*** Provided material ***

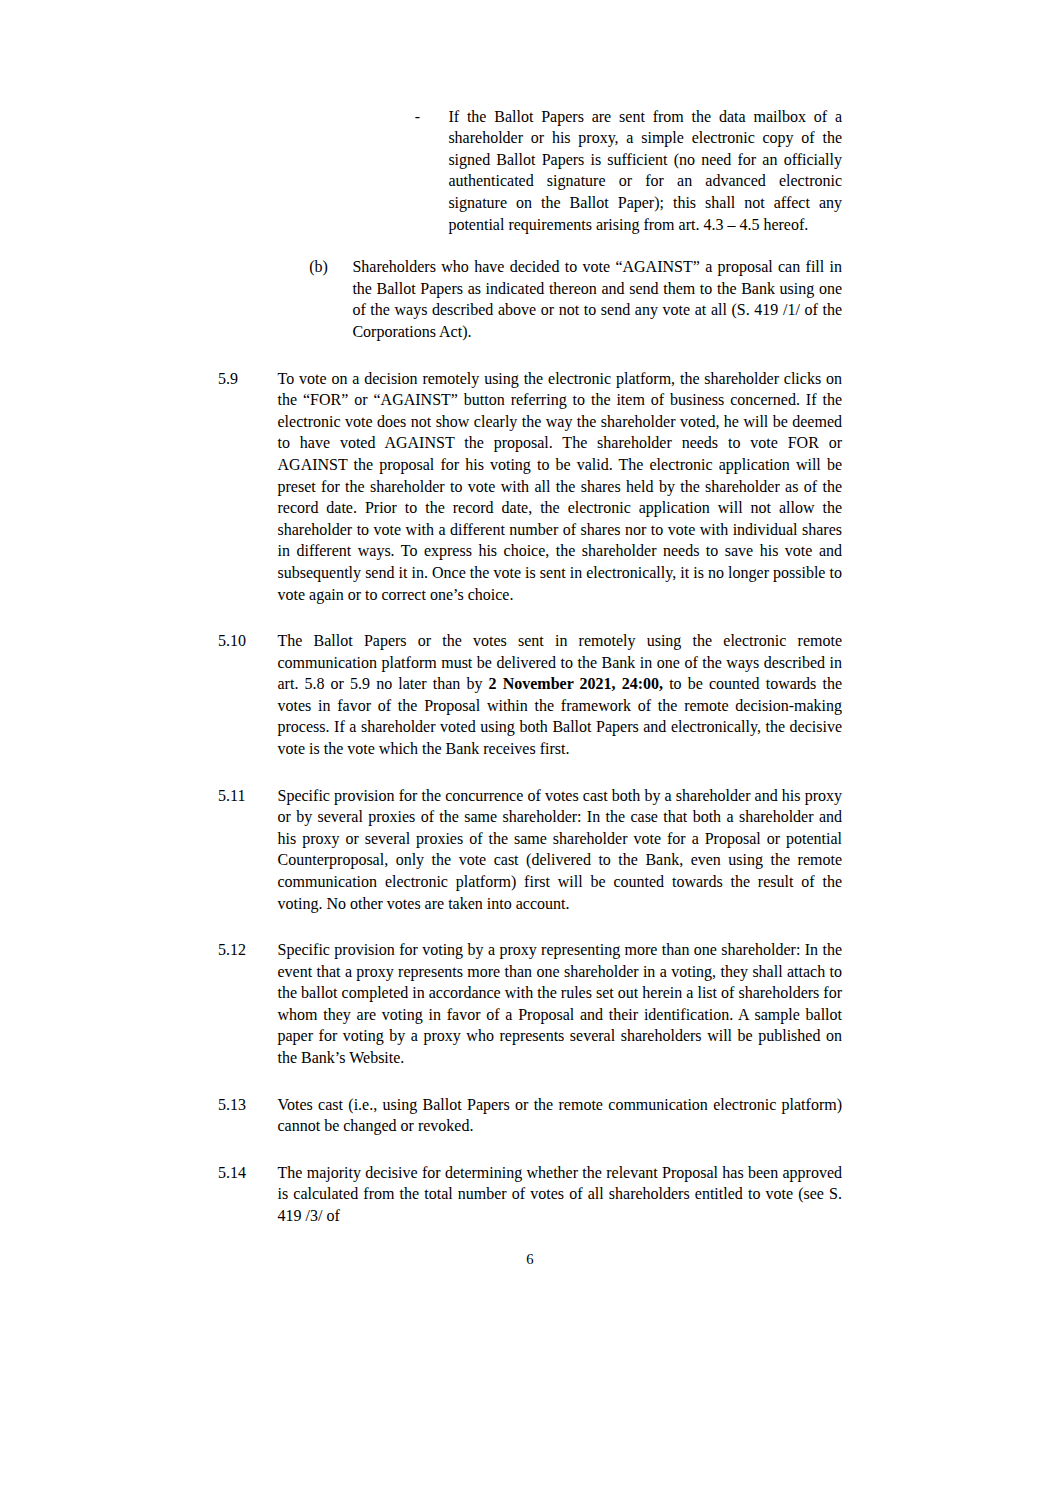-
If the Ballot Papers are sent from the data mailbox of a shareholder or his proxy, a simple electronic copy of the signed Ballot Papers is sufficient (no need for an officially authenticated signature or for an advanced electronic signature on the Ballot Paper); this shall not affect any potential requirements arising from art. 4.3 – 4.5 hereof.
(b)
Shareholders who have decided to vote “AGAINST” a proposal can fill in the Ballot Papers as indicated thereon and send them to the Bank using one of the ways described above or not to send any vote at all (S. 419 /1/ of the Corporations Act).
5.9
To vote on a decision remotely using the electronic platform, the shareholder clicks on the “FOR” or “AGAINST” button referring to the item of business concerned. If the electronic vote does not show clearly the way the shareholder voted, he will be deemed to have voted AGAINST the proposal. The shareholder needs to vote FOR or AGAINST the proposal for his voting to be valid. The electronic application will be preset for the shareholder to vote with all the shares held by the shareholder as of the record date. Prior to the record date, the electronic application will not allow the shareholder to vote with a different number of shares nor to vote with individual shares in different ways. To express his choice, the shareholder needs to save his vote and subsequently send it in. Once the vote is sent in electronically, it is no longer possible to vote again or to correct one’s choice.
5.10
The Ballot Papers or the votes sent in remotely using the electronic remote communication platform must be delivered to the Bank in one of the ways described in art. 5.8 or 5.9 no later than by 2 November 2021, 24:00, to be counted towards the votes in favor of the Proposal within the framework of the remote decision-making process. If a shareholder voted using both Ballot Papers and electronically, the decisive vote is the vote which the Bank receives first.
5.11
Specific provision for the concurrence of votes cast both by a shareholder and his proxy or by several proxies of the same shareholder: In the case that both a shareholder and his proxy or several proxies of the same shareholder vote for a Proposal or potential Counterproposal, only the vote cast (delivered to the Bank, even using the remote communication electronic platform) first will be counted towards the result of the voting. No other votes are taken into account.
5.12
Specific provision for voting by a proxy representing more than one shareholder: In the event that a proxy represents more than one shareholder in a voting, they shall attach to the ballot completed in accordance with the rules set out herein a list of shareholders for whom they are voting in favor of a Proposal and their identification. A sample ballot paper for voting by a proxy who represents several shareholders will be published on the Bank’s Website.
5.13
Votes cast (i.e., using Ballot Papers or the remote communication electronic platform) cannot be changed or revoked.
5.14
The majority decisive for determining whether the relevant Proposal has been approved is calculated from the total number of votes of all shareholders entitled to vote (see S. 419 /3/ of
6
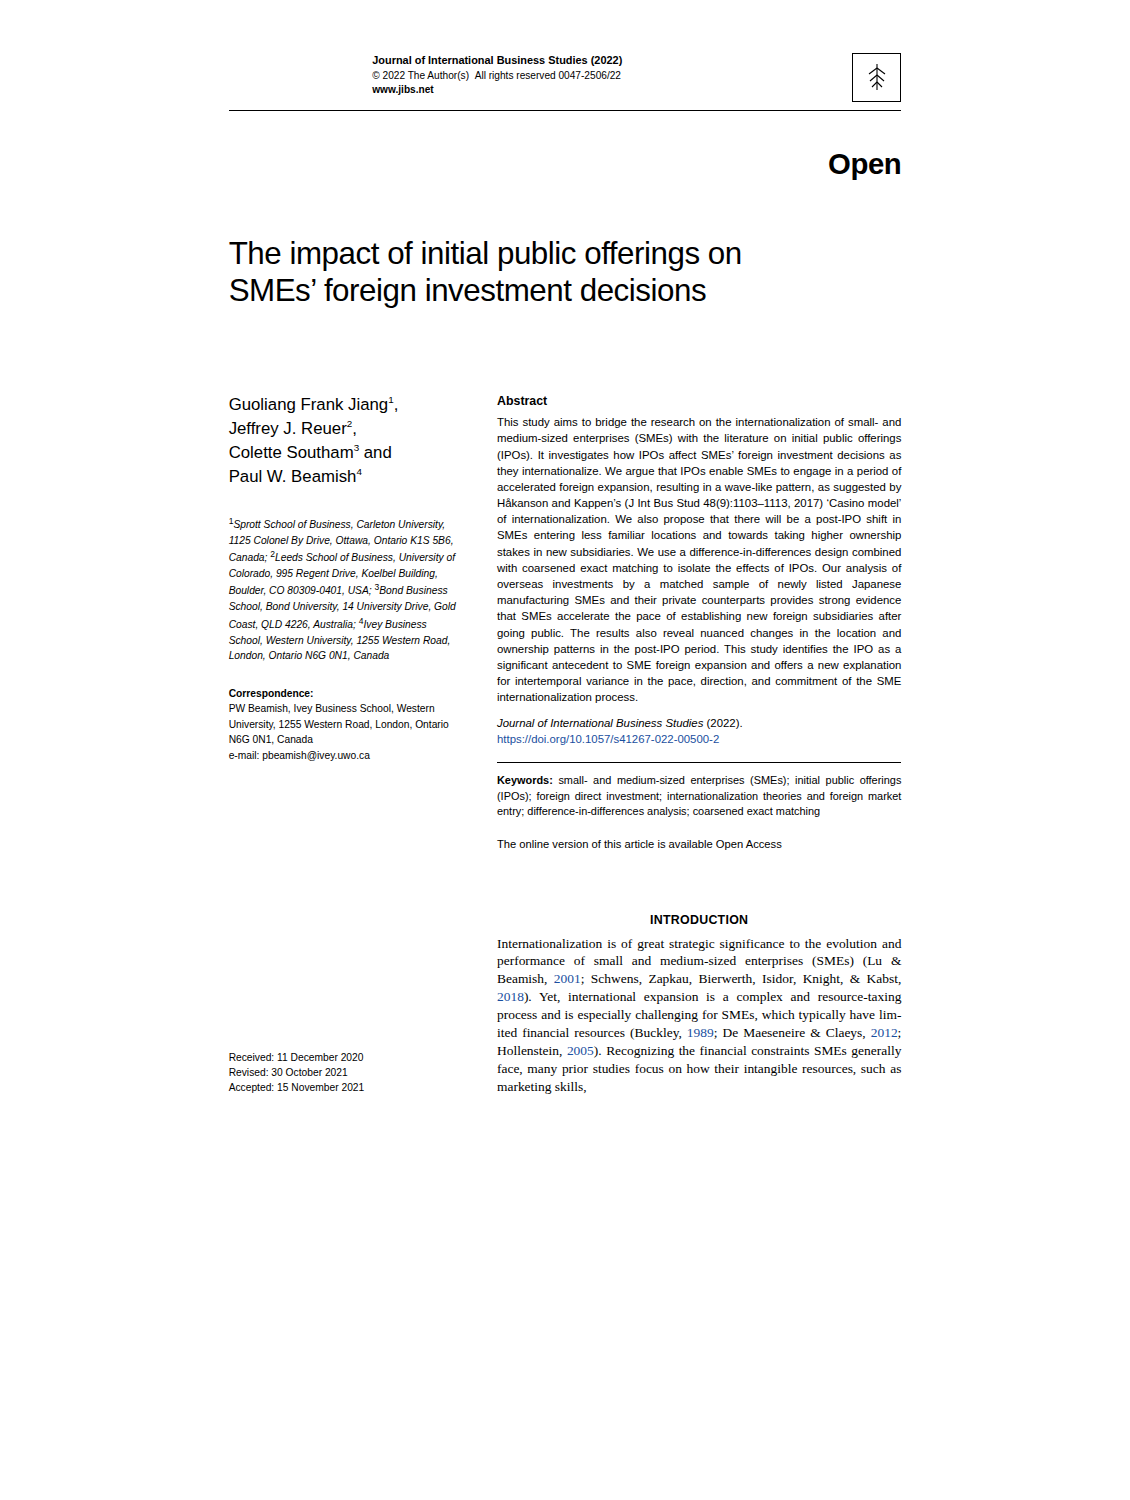Journal of International Business Studies (2022)
© 2022 The Author(s) All rights reserved 0047-2506/22
www.jibs.net
Open
The impact of initial public offerings on SMEs’ foreign investment decisions
Guoliang Frank Jiang1,
Jeffrey J. Reuer2,
Colette Southam3 and
Paul W. Beamish4
1Sprott School of Business, Carleton University, 1125 Colonel By Drive, Ottawa, Ontario K1S 5B6, Canada; 2Leeds School of Business, University of Colorado, 995 Regent Drive, Koelbel Building, Boulder, CO 80309-0401, USA; 3Bond Business School, Bond University, 14 University Drive, Gold Coast, QLD 4226, Australia; 4Ivey Business School, Western University, 1255 Western Road, London, Ontario N6G 0N1, Canada
Correspondence:
PW Beamish, Ivey Business School, Western University, 1255 Western Road, London, Ontario N6G 0N1, Canada
e-mail: pbeamish@ivey.uwo.ca
Received: 11 December 2020
Revised: 30 October 2021
Accepted: 15 November 2021
Abstract
This study aims to bridge the research on the internationalization of small- and medium-sized enterprises (SMEs) with the literature on initial public offerings (IPOs). It investigates how IPOs affect SMEs’ foreign investment decisions as they internationalize. We argue that IPOs enable SMEs to engage in a period of accelerated foreign expansion, resulting in a wave-like pattern, as suggested by Håkanson and Kappen’s (J Int Bus Stud 48(9):1103–1113, 2017) ‘Casino model’ of internationalization. We also propose that there will be a post-IPO shift in SMEs entering less familiar locations and towards taking higher ownership stakes in new subsidiaries. We use a difference-in-differences design combined with coarsened exact matching to isolate the effects of IPOs. Our analysis of overseas investments by a matched sample of newly listed Japanese manufacturing SMEs and their private counterparts provides strong evidence that SMEs accelerate the pace of establishing new foreign subsidiaries after going public. The results also reveal nuanced changes in the location and ownership patterns in the post-IPO period. This study identifies the IPO as a significant antecedent to SME foreign expansion and offers a new explanation for intertemporal variance in the pace, direction, and commitment of the SME internationalization process.
Journal of International Business Studies (2022).
https://doi.org/10.1057/s41267-022-00500-2
Keywords: small- and medium-sized enterprises (SMEs); initial public offerings (IPOs); foreign direct investment; internationalization theories and foreign market entry; difference-in-differences analysis; coarsened exact matching
The online version of this article is available Open Access
INTRODUCTION
Internationalization is of great strategic significance to the evolution and performance of small and medium-sized enterprises (SMEs) (Lu & Beamish, 2001; Schwens, Zapkau, Bierwerth, Isidor, Knight, & Kabst, 2018). Yet, international expansion is a complex and resource-taxing process and is especially challenging for SMEs, which typically have limited financial resources (Buckley, 1989; De Maeseneire & Claeys, 2012; Hollenstein, 2005). Recognizing the financial constraints SMEs generally face, many prior studies focus on how their intangible resources, such as marketing skills,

*** End of Provided material ***

Everything in the entries above, apart from the images, should be printed exactly.

-
If the Ballot Papers are sent from the data mailbox of a shareholder or his proxy, a simple electronic copy of the signed Ballot Papers is sufficient (no need for an officially authenticated signature or for an advanced electronic signature on the Ballot Paper); this shall not affect any potential requirements arising from art. 4.3 – 4.5 hereof.
(b)
Shareholders who have decided to vote “AGAINST” a proposal can fill in the Ballot Papers as indicated thereon and send them to the Bank using one of the ways described above or not to send any vote at all (S. 419 /1/ of the Corporations Act).
5.9
To vote on a decision remotely using the electronic platform, the shareholder clicks on the “FOR” or “AGAINST” button referring to the item of business concerned. If the electronic vote does not show clearly the way the shareholder voted, he will be deemed to have voted AGAINST the proposal. The shareholder needs to vote FOR or AGAINST the proposal for his voting to be valid. The electronic application will be preset for the shareholder to vote with all the shares held by the shareholder as of the record date. Prior to the record date, the electronic application will not allow the shareholder to vote with a different number of shares nor to vote with individual shares in different ways. To express his choice, the shareholder needs to save his vote and subsequently send it in. Once the vote is sent in electronically, it is no longer possible to vote again or to correct one’s choice.
5.10
The Ballot Papers or the votes sent in remotely using the electronic remote communication platform must be delivered to the Bank in one of the ways described in art. 5.8 or 5.9 no later than by 2 November 2021, 24:00, to be counted towards the votes in favor of the Proposal within the framework of the remote decision-making process. If a shareholder voted using both Ballot Papers and electronically, the decisive vote is the vote which the Bank receives first.
5.11
Specific provision for the concurrence of votes cast both by a shareholder and his proxy or by several proxies of the same shareholder: In the case that both a shareholder and his proxy or several proxies of the same shareholder vote for a Proposal or potential Counterproposal, only the vote cast (delivered to the Bank, even using the remote communication electronic platform) first will be counted towards the result of the voting. No other votes are taken into account.
5.12
Specific provision for voting by a proxy representing more than one shareholder: In the event that a proxy represents more than one shareholder in a voting, they shall attach to the ballot completed in accordance with the rules set out herein a list of shareholders for whom they are voting in favor of a Proposal and their identification. A sample ballot paper for voting by a proxy who represents several shareholders will be published on the Bank’s Website.
5.13
Votes cast (i.e., using Ballot Papers or the remote communication electronic platform) cannot be changed or revoked.
5.14
The majority decisive for determining whether the relevant Proposal has been approved is calculated from the total number of votes of all shareholders entitled to vote (see S. 419 /3/ of
6
Journal of International Business Studies (2022)
© 2022 The Author(s) All rights reserved 0047-2506/22
www.jibs.net
Open
The impact of initial public offerings on SMEs’ foreign investment decisions
Guoliang Frank Jiang1,
Jeffrey J. Reuer2,
Colette Southam3 and
Paul W. Beamish4
1Sprott School of Business, Carleton University, 1125 Colonel By Drive, Ottawa, Ontario K1S 5B6, Canada; 2Leeds School of Business, University of Colorado, 995 Regent Drive, Koelbel Building, Boulder, CO 80309-0401, USA; 3Bond Business School, Bond University, 14 University Drive, Gold Coast, QLD 4226, Australia; 4Ivey Business School, Western University, 1255 Western Road, London, Ontario N6G 0N1, Canada
Correspondence:
PW Beamish, Ivey Business School, Western University, 1255 Western Road, London, Ontario N6G 0N1, Canada
e-mail: pbeamish@ivey.uwo.ca
Received: 11 December 2020
Revised: 30 October 2021
Accepted: 15 November 2021
Abstract
This study aims to bridge the research on the internationalization of small- and medium-sized enterprises (SMEs) with the literature on initial public offerings (IPOs). It investigates how IPOs affect SMEs’ foreign investment decisions as they internationalize. We argue that IPOs enable SMEs to engage in a period of accelerated foreign expansion, resulting in a wave-like pattern, as suggested by Håkanson and Kappen’s (J Int Bus Stud 48(9):1103–1113, 2017) ‘Casino model’ of internationalization. We also propose that there will be a post-IPO shift in SMEs entering less familiar locations and towards taking higher ownership stakes in new subsidiaries. We use a difference-in-differences design combined with coarsened exact matching to isolate the effects of IPOs. Our analysis of overseas investments by a matched sample of newly listed Japanese manufacturing SMEs and their private counterparts provides strong evidence that SMEs accelerate the pace of establishing new foreign subsidiaries after going public. The results also reveal nuanced changes in the location and ownership patterns in the post-IPO period. This study identifies the IPO as a significant antecedent to SME foreign expansion and offers a new explanation for intertemporal variance in the pace, direction, and commitment of the SME internationalization process.
Journal of International Business Studies (2022).
https://doi.org/10.1057/s41267-022-00500-2
Keywords: small- and medium-sized enterprises (SMEs); initial public offerings (IPOs); foreign direct investment; internationalization theories and foreign market entry; difference-in-differences analysis; coarsened exact matching
The online version of this article is available Open Access
INTRODUCTION
Internationalization is of great strategic significance to the evolution and performance of small and medium-sized enterprises (SMEs) (Lu & Beamish, 2001; Schwens, Zapkau, Bierwerth, Isidor, Knight, & Kabst, 2018). Yet, international expansion is a complex and resource-taxing process and is especially challenging for SMEs, which typically have limited financial resources (Buckley, 1989; De Maeseneire & Claeys, 2012; Hollenstein, 2005). Recognizing the financial constraints SMEs generally face, many prior studies focus on how their intangible resources, such as marketing skills,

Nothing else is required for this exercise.